With the Twin Cities’ vast opportunities to get outside and be physically active, Barr-Anderson felt connected and right at home.

“The environment, with walking trails, biking paths, and parks, is just astonishing,” she says. “I am blown away by the number of parks that are within a one-mile radius of my house. We have so many opportunities to move.”

Lessons in action

Barr-Anderson comes from a family of five kids, raised by a single mother. She notes that her mother worked in a factory and was a relatively quiet woman who woke up every morning and did what she had to do to provide for her family.

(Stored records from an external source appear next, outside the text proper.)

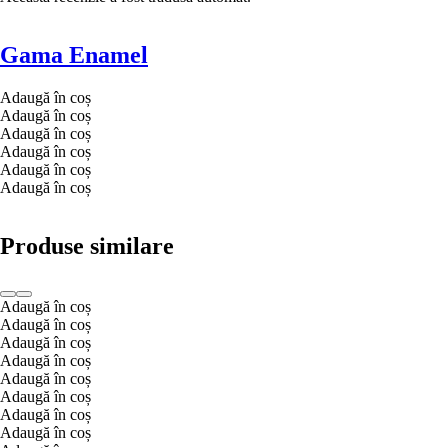
Gama Enamel
Adaugă în coș
Adaugă în coș
Adaugă în coș
Adaugă în coș
Adaugă în coș
Adaugă în coș
Produse similare
Adaugă în coș
Adaugă în coș
Adaugă în coș
Adaugă în coș
Adaugă în coș
Adaugă în coș
Adaugă în coș
Adaugă în coș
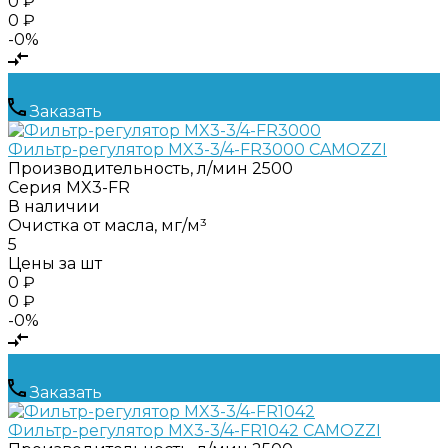
0 ₽
0 ₽
-0%
Заказать
Фильтр-регулятор MX3-3/4-FR3000 CAMOZZI
Производительность, л/мин
2500
Серия
MX3-FR
В наличии
Очистка от масла, мг/м³
5
Цены за шт
0 ₽
0 ₽
-0%
Заказать
Фильтр-регулятор MX3-3/4-FR1042 CAMOZZI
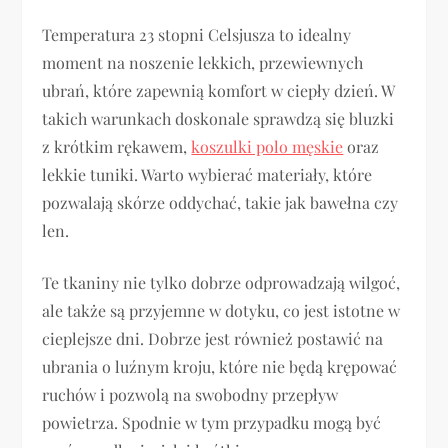
Temperatura 23 stopni Celsjusza to idealny
moment na noszenie lekkich, przewiewnych
ubrań, które zapewnią komfort w ciepły dzień. W
takich warunkach doskonale sprawdzą się bluzki
z krótkim rękawem,
koszulki polo męskie
oraz
lekkie tuniki. Warto wybierać materiały, które
pozwalają skórze oddychać, takie jak bawełna czy
len.
Te tkaniny nie tylko dobrze odprowadzają wilgoć,
ale także są przyjemne w dotyku, co jest istotne w
cieplejsze dni. Dobrze jest również postawić na
ubrania o luźnym kroju, które nie będą krępować
ruchów i pozwolą na swobodny przepływ
powietrza. Spodnie w tym przypadku mogą być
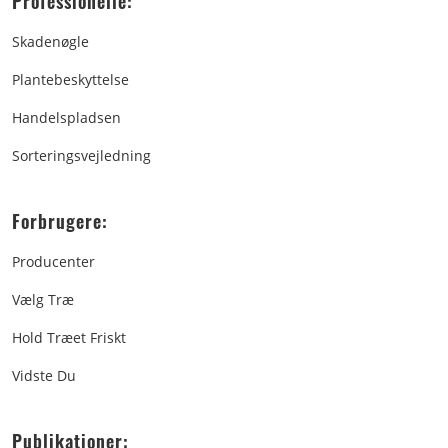
Professionelle:
Skadenøgle
Plantebeskyttelse
Handelspladsen
Sorteringsvejledning
Forbrugere:
Producenter
Vælg Træ
Hold Træet Friskt
Vidste Du
Publikationer:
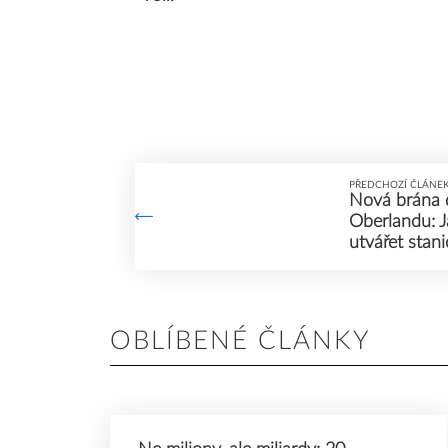
PŘEDCHOZÍ ČLÁNE
Nová brána 
Oberlandu: 
utvářet stan
OBLÍBENÉ ČLÁNKY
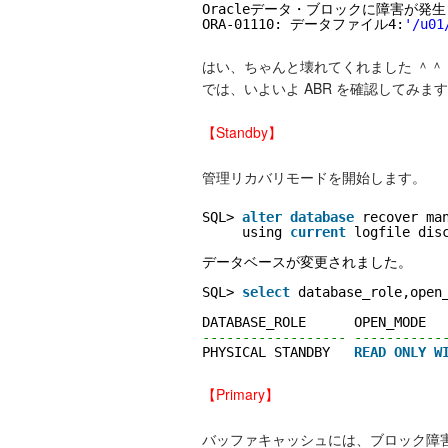
Oracleデータ・ブロックに障害が発生
ORA-01110: データファイル4:
'/u01
はい、ちゃんと壊れてくれました ＾＾
では、いよいよ ABR を確認してみま
【Standby】
管理リカバリモードを開始します。
SQL> 
alter
database
recover ma
using 
current
logfile dis
データベースが変更されました。
SQL> 
select
database_role,open
DATABASE_ROLE      OPEN_MODE
------------------ -----------
PHYSICAL STANDBY   
READ
ONLY
W
【Primary】
バッファキャッシュには、ブロック障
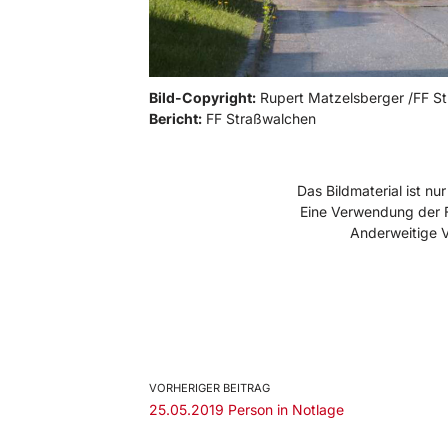
Bild-Copyright:
Rupert Matzelsberger /FF S
Bericht:
FF Straßwalchen
Das Bildmaterial ist 
Eine Verwendung der F
Anderweitige 
VORHERIGER BEITRAG
25.05.2019 Person in Notlage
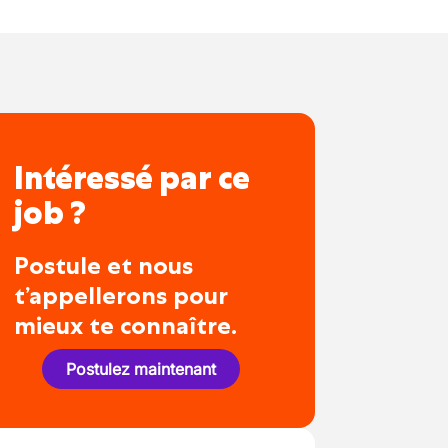
Intéressé par ce
job ?
Postule et nous
t’appellerons pour
mieux te connaître.
Postulez maintenant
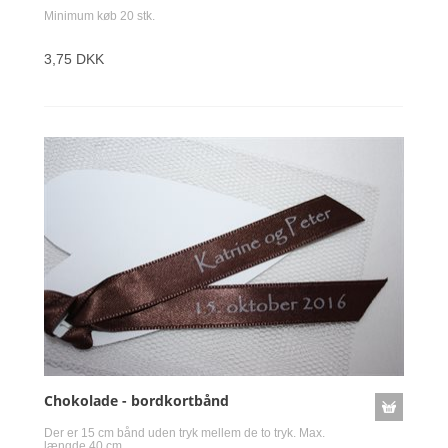
Minimum køb 20 stk.
3,75 DKK
Chokolade - bordkortbånd
Der er 15 cm bånd uden tryk mellem de to tryk. Max.
længde 40 cm.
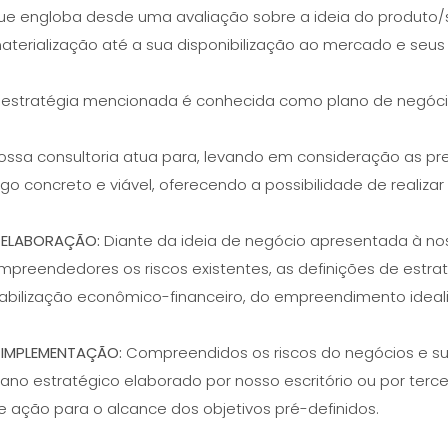
ue engloba desde uma avaliação sobre a ideia do produto/
aterialização até a sua disponibilização ao mercado e seu
 estratégia mencionada é conhecida como plano de negóc
ossa consultoria atua para, levando em consideração as pre
lgo concreto e viável, oferecendo a possibilidade de realizar
 ELABORAÇÃO:
Diante da ideia de negócio apresentada à no
mpreendedores os riscos existentes, as definições de estra
iabilização econômico-financeiro, do empreendimento idea
 IMPLEMENTAÇÃO:
Compreendidos os riscos do negócios e su
lano estratégico elaborado por nosso escritório ou por ter
e ação para o alcance dos objetivos pré-definidos.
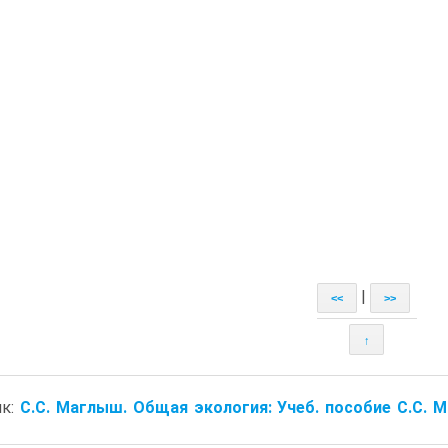
|
<<
>>
↑
ик:
С.С. Маглыш. Общая экология: Учеб. пособие С.С. Ма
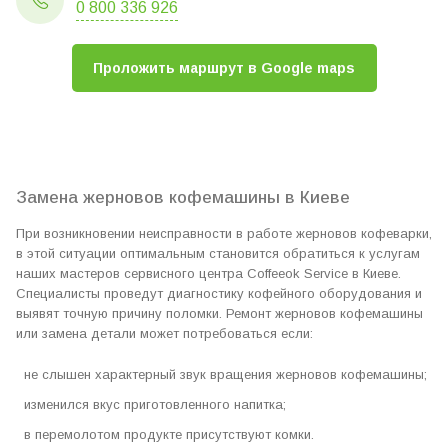
0 800 336 926
Проложить маршрут в Google maps
Замена жерновов кофемашины в Киеве
При возникновении неисправности в работе жерновов кофеварки,
в этой ситуации оптимальным становится обратиться к услугам
наших мастеров сервисного центра Coffeeok Service в Киеве.
Специалисты проведут диагностику кофейного оборудования и
выявят точную причину поломки. Ремонт жерновов кофемашины
или замена детали может потребоваться если:
не слышен характерный звук вращения жерновов кофемашины;
изменился вкус приготовленного напитка;
в перемолотом продукте присутствуют комки.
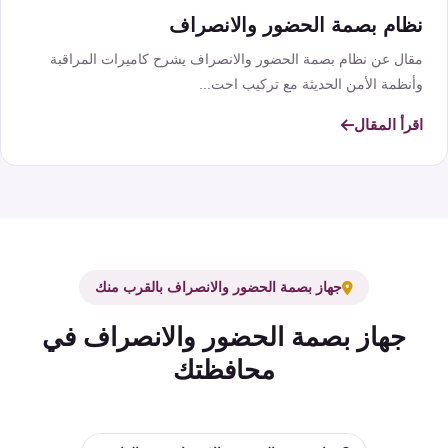
نظام بصمة الحضور والانصراف
مقال عن نظام بصمة الحضور والانصراف يشرح كاميرات المراقبة
وأنظمة الأمن الحديثة مع تركيب احت...
اقرأ المقال
جهاز بصمة الحضور والانصراف بالقرب منك
جهاز بصمة الحضور والانصراف في
محافظتك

“We didn’t have a lot, but my mother worked hard to give us the little that she could,” she says. “Reflecting as an adult, I can see that, though she wasn’t very vocal about the lessons she was teaching us, they were all very present in her actions.”

Echoing the importance of social and community support in her research and intervention methods, Barr-Anderson places a priority on talking with her daughters about life and wellness.

“I try to be very vocal, lead by example, and really talk about a lot of things on a greater scale,” she explains. “I want my girls to know that the possibilities are endless and they can be whatever they want to be. I never want them to feel limited by race or gender, the status quo, or anything that could be considered a ‘barrier’.”

Barr-Anderson believes that people do what they think and know they can do. Without exposure to activity and ideas, people aren’t fully self-aware of their potential. That’s why exposure is so important in her research. Barr-Anderson advocates open conversation and creating dialogues in which everyone’s voice is heard.

“The self-efficacy aspect to creating successful interventions is so important,” says Barr-Anderson. “Having the confidence to feel that you can do it is what it’s all about, whether it’s eating healthy or moving.”